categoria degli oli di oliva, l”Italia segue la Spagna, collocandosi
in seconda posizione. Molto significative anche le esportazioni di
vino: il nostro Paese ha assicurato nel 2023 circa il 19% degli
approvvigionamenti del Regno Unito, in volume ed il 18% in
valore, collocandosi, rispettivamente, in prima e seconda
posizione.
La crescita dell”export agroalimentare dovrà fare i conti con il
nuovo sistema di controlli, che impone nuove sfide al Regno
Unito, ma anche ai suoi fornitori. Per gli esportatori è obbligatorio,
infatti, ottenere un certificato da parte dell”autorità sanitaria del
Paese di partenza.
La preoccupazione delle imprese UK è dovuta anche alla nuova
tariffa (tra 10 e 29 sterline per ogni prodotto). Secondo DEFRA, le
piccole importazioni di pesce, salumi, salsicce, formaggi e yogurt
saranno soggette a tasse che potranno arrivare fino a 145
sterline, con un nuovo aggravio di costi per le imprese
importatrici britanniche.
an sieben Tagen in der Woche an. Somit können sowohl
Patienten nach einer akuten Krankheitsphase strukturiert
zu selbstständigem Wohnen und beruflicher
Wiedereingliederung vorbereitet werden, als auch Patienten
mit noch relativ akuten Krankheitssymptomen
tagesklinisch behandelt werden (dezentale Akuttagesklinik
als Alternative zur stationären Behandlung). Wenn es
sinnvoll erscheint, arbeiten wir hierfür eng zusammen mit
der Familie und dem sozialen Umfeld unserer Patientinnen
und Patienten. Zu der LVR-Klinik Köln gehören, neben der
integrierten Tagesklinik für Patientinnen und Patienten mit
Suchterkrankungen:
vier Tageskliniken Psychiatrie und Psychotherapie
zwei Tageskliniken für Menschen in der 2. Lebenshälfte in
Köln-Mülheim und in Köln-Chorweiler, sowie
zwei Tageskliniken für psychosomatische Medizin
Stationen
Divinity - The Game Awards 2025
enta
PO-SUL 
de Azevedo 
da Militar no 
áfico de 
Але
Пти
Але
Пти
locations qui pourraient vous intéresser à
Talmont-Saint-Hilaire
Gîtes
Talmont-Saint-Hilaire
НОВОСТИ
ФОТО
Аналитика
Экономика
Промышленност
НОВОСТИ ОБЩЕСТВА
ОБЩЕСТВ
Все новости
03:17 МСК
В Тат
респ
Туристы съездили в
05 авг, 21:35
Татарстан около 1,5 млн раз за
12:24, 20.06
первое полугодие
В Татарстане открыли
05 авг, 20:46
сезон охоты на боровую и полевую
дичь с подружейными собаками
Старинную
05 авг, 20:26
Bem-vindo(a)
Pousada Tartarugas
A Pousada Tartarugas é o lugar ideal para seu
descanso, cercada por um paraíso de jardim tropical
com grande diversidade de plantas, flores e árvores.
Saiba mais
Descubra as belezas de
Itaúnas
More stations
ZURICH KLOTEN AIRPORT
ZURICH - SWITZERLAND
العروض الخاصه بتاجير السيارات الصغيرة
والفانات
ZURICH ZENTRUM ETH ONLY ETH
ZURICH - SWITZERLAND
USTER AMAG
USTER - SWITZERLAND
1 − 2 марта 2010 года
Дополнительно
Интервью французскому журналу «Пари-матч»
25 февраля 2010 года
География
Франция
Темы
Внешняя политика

What to work on:
Copy every line of the material above word for word, keeping the original order.

Result below:
categoria degli oli di oliva, l”Italia segue la Spagna, collocandosi
in seconda posizione. Molto significative anche le esportazioni di
vino: il nostro Paese ha assicurato nel 2023 circa il 19% degli
approvvigionamenti del Regno Unito, in volume ed il 18% in
valore, collocandosi, rispettivamente, in prima e seconda
posizione.
La crescita dell”export agroalimentare dovrà fare i conti con il
nuovo sistema di controlli, che impone nuove sfide al Regno
Unito, ma anche ai suoi fornitori. Per gli esportatori è obbligatorio,
infatti, ottenere un certificato da parte dell”autorità sanitaria del
Paese di partenza.
La preoccupazione delle imprese UK è dovuta anche alla nuova
tariffa (tra 10 e 29 sterline per ogni prodotto). Secondo DEFRA, le
piccole importazioni di pesce, salumi, salsicce, formaggi e yogurt
saranno soggette a tasse che potranno arrivare fino a 145
sterline, con un nuovo aggravio di costi per le imprese
importatrici britanniche.
an sieben Tagen in der Woche an. Somit können sowohl
Patienten nach einer akuten Krankheitsphase strukturiert
zu selbstständigem Wohnen und beruflicher
Wiedereingliederung vorbereitet werden, als auch Patienten
mit noch relativ akuten Krankheitssymptomen
tagesklinisch behandelt werden (dezentale Akuttagesklinik
als Alternative zur stationären Behandlung). Wenn es
sinnvoll erscheint, arbeiten wir hierfür eng zusammen mit
der Familie und dem sozialen Umfeld unserer Patientinnen
und Patienten. Zu der LVR-Klinik Köln gehören, neben der
integrierten Tagesklinik für Patientinnen und Patienten mit
Suchterkrankungen:
vier Tageskliniken Psychiatrie und Psychotherapie
zwei Tageskliniken für Menschen in der 2. Lebenshälfte in
Köln-Mülheim und in Köln-Chorweiler, sowie
zwei Tageskliniken für psychosomatische Medizin
Stationen
Divinity - The Game Awards 2025
enta
PO-SUL 
de Azevedo 
da Militar no 
áfico de 
Але
Пти
Але
Пти
locations qui pourraient vous intéresser à
Talmont-Saint-Hilaire
Gîtes
Talmont-Saint-Hilaire
НОВОСТИ
ФОТО
Аналитика
Экономика
Промышленност
НОВОСТИ ОБЩЕСТВА
ОБЩЕСТВ
Все новости
03:17 МСК
В Тат
респ
Туристы съездили в
05 авг, 21:35
Татарстан около 1,5 млн раз за
12:24, 20.06
первое полугодие
В Татарстане открыли
05 авг, 20:46
сезон охоты на боровую и полевую
дичь с подружейными собаками
Старинную
05 авг, 20:26
Bem-vindo(a)
Pousada Tartarugas
A Pousada Tartarugas é o lugar ideal para seu
descanso, cercada por um paraíso de jardim tropical
com grande diversidade de plantas, flores e árvores.
Saiba mais
Descubra as belezas de
Itaúnas
More stations
ZURICH KLOTEN AIRPORT
ZURICH - SWITZERLAND
العروض الخاصه بتاجير السيارات الصغيرة
والفانات
ZURICH ZENTRUM ETH ONLY ETH
ZURICH - SWITZERLAND
USTER AMAG
USTER - SWITZERLAND
1 − 2 марта 2010 года
Дополнительно
Интервью французскому журналу «Пари-матч»
25 февраля 2010 года
География
Франция
Темы
Внешняя политика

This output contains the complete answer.